WORK ORDER |
Below are lines of data. Give the number of them that contain the string "celovito", and nothing else.

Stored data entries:
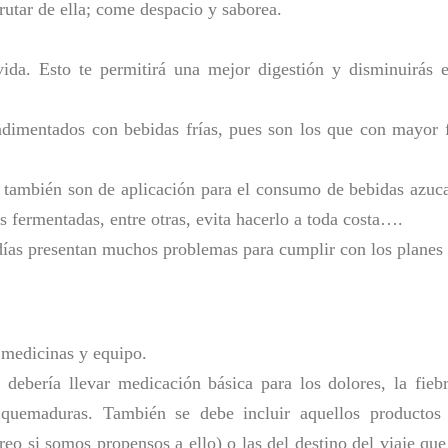
frutar de ella; come despacio y saborea.
ida. Esto te permitirá una mejor digestión y disminuirás 
ndimentados con bebidas frías, pues son los que con mayor f
 también son de aplicación para el consumo de bebidas azucara
s fermentadas, entre otras, evita hacerlo a toda costa….
ías presentan muchos problemas para cumplir con los planes d
e medicinas y equipo.
debería llevar medicación básica para los dolores, la fieb
quemaduras. También se debe incluir aquellos productos q
areo si somos propensos a ello) o las del destino del viaje qu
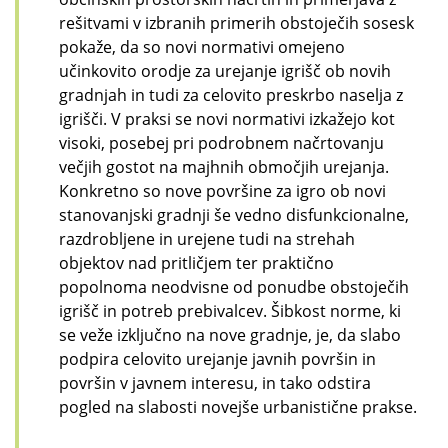
rešitvami v izbranih primerih obstoječih sosesk
pokaže, da so novi normativi omejeno
učinkovito orodje za urejanje igrišč ob novih
gradnjah in tudi za celovito preskrbo naselja z
igrišči. V praksi se novi normativi izkažejo kot
visoki, posebej pri podrobnem načrtovanju
večjih gostot na majhnih območjih urejanja.
Konkretno so nove površine za igro ob novi
stanovanjski gradnji še vedno disfunkcionalne,
razdrobljene in urejene tudi na strehah
objektov nad pritličjem ter praktično
popolnoma neodvisne od ponudbe obstoječih
igrišč in potreb prebivalcev. Šibkost norme, ki
se veže izključno na nove gradnje, je, da slabo
podpira celovito urejanje javnih površin in
površin v javnem interesu, in tako odstira
pogled na slabosti novejše urbanistične prakse.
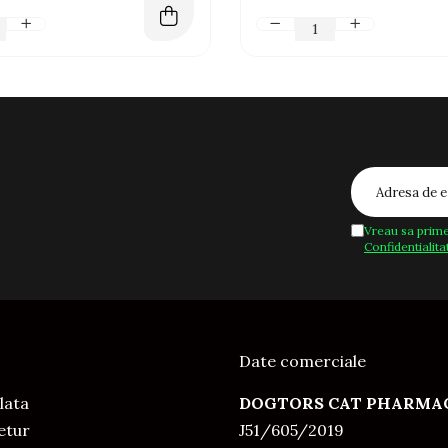
Vreau sa prime
Confidentialita
Date comerciale
lata
DOGTORS CAT PHARMAC
Retur
J51/605/2019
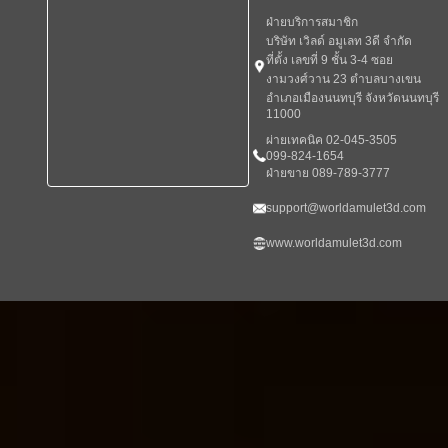
ฝ่ายบริการสมาชิก
บริษัท เวิลด์ อมูเลท 3ดี จำกัด
ที่ตั้ง เลขที่ 9 ชั้น 3-4 ซอย
งามวงศ์วาน 23 ตำบลบางเขน
อำเภอเมืองนนทบุรี จังหวัดนนทบุรี
11000
ผ่ายเทคนิค 02-045-3505
099-824-1654
ฝ่ายขาย 089-789-3777
support@worldamulet3d.com
www.worldamulet3d.com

RESPONSE FOR THIS EXERCISE |
2